Characteristics of a micro-biolistic system for murine immunological studies
2007
With an advanced computational fluid dynamics (CFD) technique, we have numerically developed and examined a micro-biolistic system for delivering particles to murine target sites. The micro-particles are accelerated by a high speed flow initiated by a traveling shock wave, so that they can attain a sufficient momentum to penetrate in to the cells of interest within murine skin (or mucosa). In immunization application, powdered vaccines are directly delivered into the antigen presenting cells (APCs) within the epidermis/dermis of the murine skin with a narrow and highly controllable velocity range (e.g., 699±5.6 m/s for 1.8 μm modeled gold particles) and a uniform spatial distribution over a diameter of ~ 4 mm target area.
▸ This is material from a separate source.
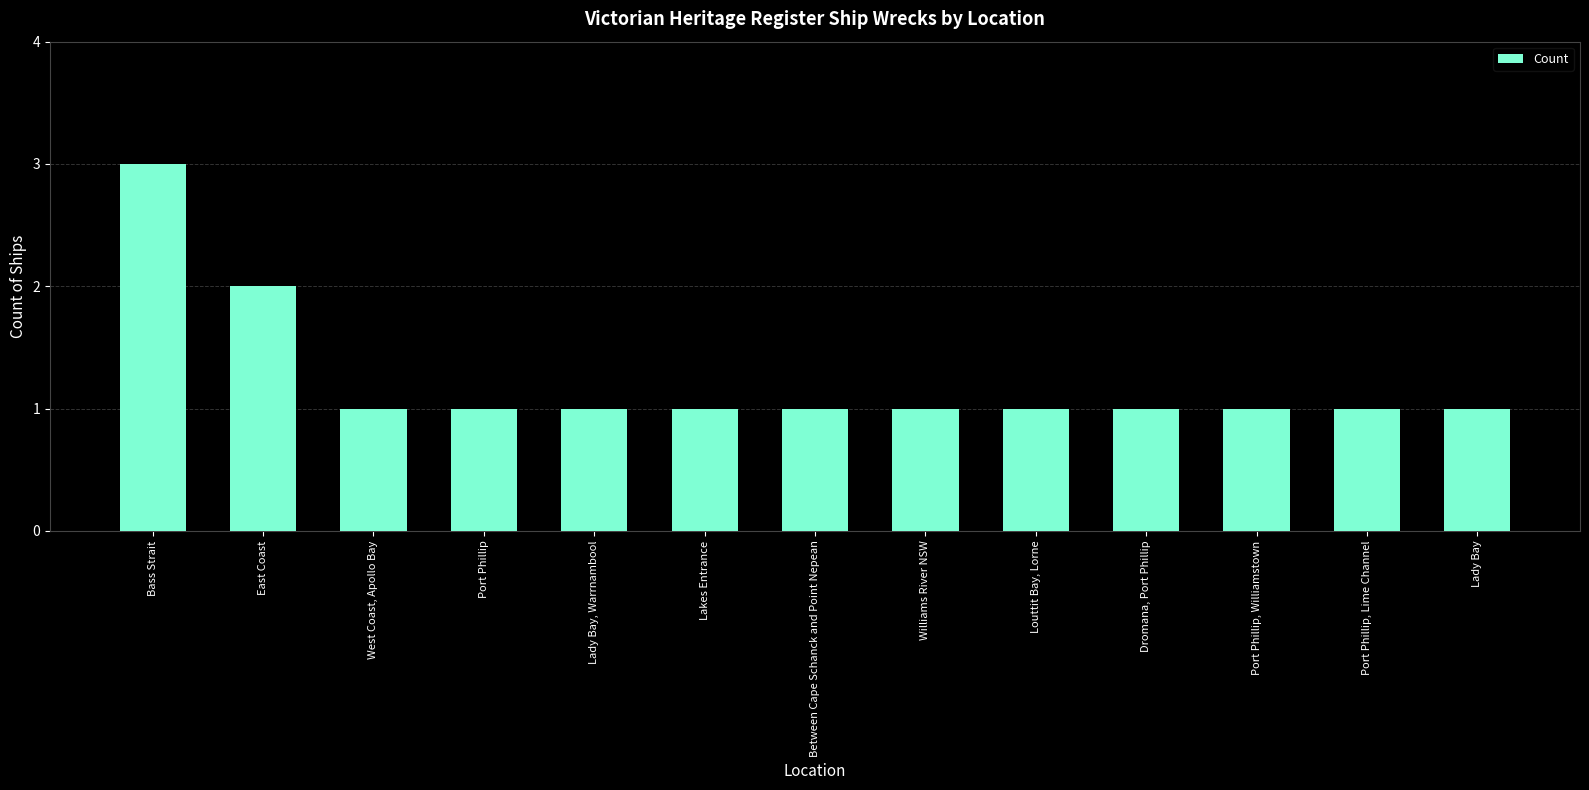

The chart shows a value of 2 at Williams River NSW. True or false?

False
Key features of gas dynamics and gas-particle interaction are presented. Importantly, the particle impact velocity conditions are quantified as a function of: stand-off distance (2–15 mm), driver gas species (air/helium mixtures), particle density (1,050 kg/m3 and 19,320 kg/m3) and particle size (1–5 μm for gold particles and 10–50 μm for less dense particles, respectively). The influential parameters—representative of immunotherapeutic (e.g., DNA vaccination) and protein (e.g., lidocaine) biolistic applications—are studied in detail.